Durch die Richtlinie 2010/40/EU wurden die Voraussetzungen für die EU-weite Einführung von IVS-Diensten und –Anwendungen geschaffen. Andererseits steht nicht fest, dass in allen Mitgliedstaaten ein hinreichender Bedarf an den jeweiligen Diensten besteht. Ein EU-Handeln wäre nur dann sachgerecht, soweit IVS-Dienste und –Anwendungen ein grenzüberschreitendes Problem lösen und ihre Einführung eindeutig im öffentlichen Interesse liegen würde. Dies gilt sicherlich für technische Spezifikationen, die unterschiedliche IVS-Dienste in verschiedenen Mitgliedstaaten so aufeinander abstimmen, dass diese grenzüberschreitend verfügbar sind. Der Bereich der Mobilität in Städten weist hingegen keinen grenzüberschreitenden Bezug auf.

4) Datenschutzprobleme (zu § 3 S. 2 IVSG-E)

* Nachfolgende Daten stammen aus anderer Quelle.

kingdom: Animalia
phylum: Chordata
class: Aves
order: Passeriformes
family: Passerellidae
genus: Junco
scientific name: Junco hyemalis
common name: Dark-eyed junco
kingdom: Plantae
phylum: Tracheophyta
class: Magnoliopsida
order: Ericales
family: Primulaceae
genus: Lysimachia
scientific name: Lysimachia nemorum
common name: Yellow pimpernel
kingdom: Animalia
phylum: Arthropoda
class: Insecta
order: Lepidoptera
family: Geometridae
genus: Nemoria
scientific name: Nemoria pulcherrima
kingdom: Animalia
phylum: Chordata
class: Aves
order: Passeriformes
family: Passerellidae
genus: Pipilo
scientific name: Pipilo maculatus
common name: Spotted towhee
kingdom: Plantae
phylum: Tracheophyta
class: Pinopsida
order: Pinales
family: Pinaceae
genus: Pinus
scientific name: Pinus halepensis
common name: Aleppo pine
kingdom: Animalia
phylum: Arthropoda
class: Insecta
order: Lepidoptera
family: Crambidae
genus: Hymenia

IVS-Dienste und –Anwendungen, die personenbezogene Daten verwenden, werfen eine Reihe von Datenschutzproblemen auf. Es sollte daher für jeden IVS-Dienst/-Anwendung konkret im Einzelfall geprüft werden, welche personenbezogenen Daten wirklich verwendet werden müssen. Insbesondere ist auch ein Missbrauch von Daten zu verhindern, die von Verkehrsunternehmen für IVS-Anwendungen zugänglich gemacht werden.

5) Vereinbarkeit mit deutschem Recht (zu § 5 IVSG-E)

Es bestehen Bedenken hinsichtlich der Vereinbarkeit des vorliegenden Gesetzentwurfs mit dem aus dem Rechtsstaatsprinzip abgeleiteten Bestimmtheitsgrundsatz (Art. 20 Abs. 3 GG). Dieser Grundsatz ist verletzt, wenn das staatliche Handeln, das auf eine Rechtsvorschrift gestützt werden kann, nicht vorhersehbar ist. Der Gesetzesvorschlag läuft darauf hinaus, dass die Kommission die Einführung konkreter IVS-Dienste und –Anwendungen vorschreiben kann. In Anbetracht der schnellen technischen Entwicklung ist allenfalls in Umrissen bekannt, welche konkreten IVS-Dienste und –Anwendungen eingeführt werden sollen.

Die Verpflichtung zur Anpassung von Fahrzeugen an bestimmte IVS-Dienste kann einen Eingriff in die unternehmerische Entscheidungsfreiheit darstellen, der nach der sog. „Wesentlichkeitstheorie“ des BVerfG vom Gesetzgeber selbst beschlossen werden müsste (Art. 20 Abs. 3 GG Vorbehalt des Gesetzes). Soweit der Gesetzentwurf lediglich eine Rechtsverordnungsermächtigung für das BMVBS enthält, missachtet er diese Voraussetzung. Zu fordern ist stattdessen ein förmliches Parlamentsgesetz darüber, ob und welche IVS-Dienste/Anwendungen in Deutschland umgesetzt bzw. eingeführt werden sollen.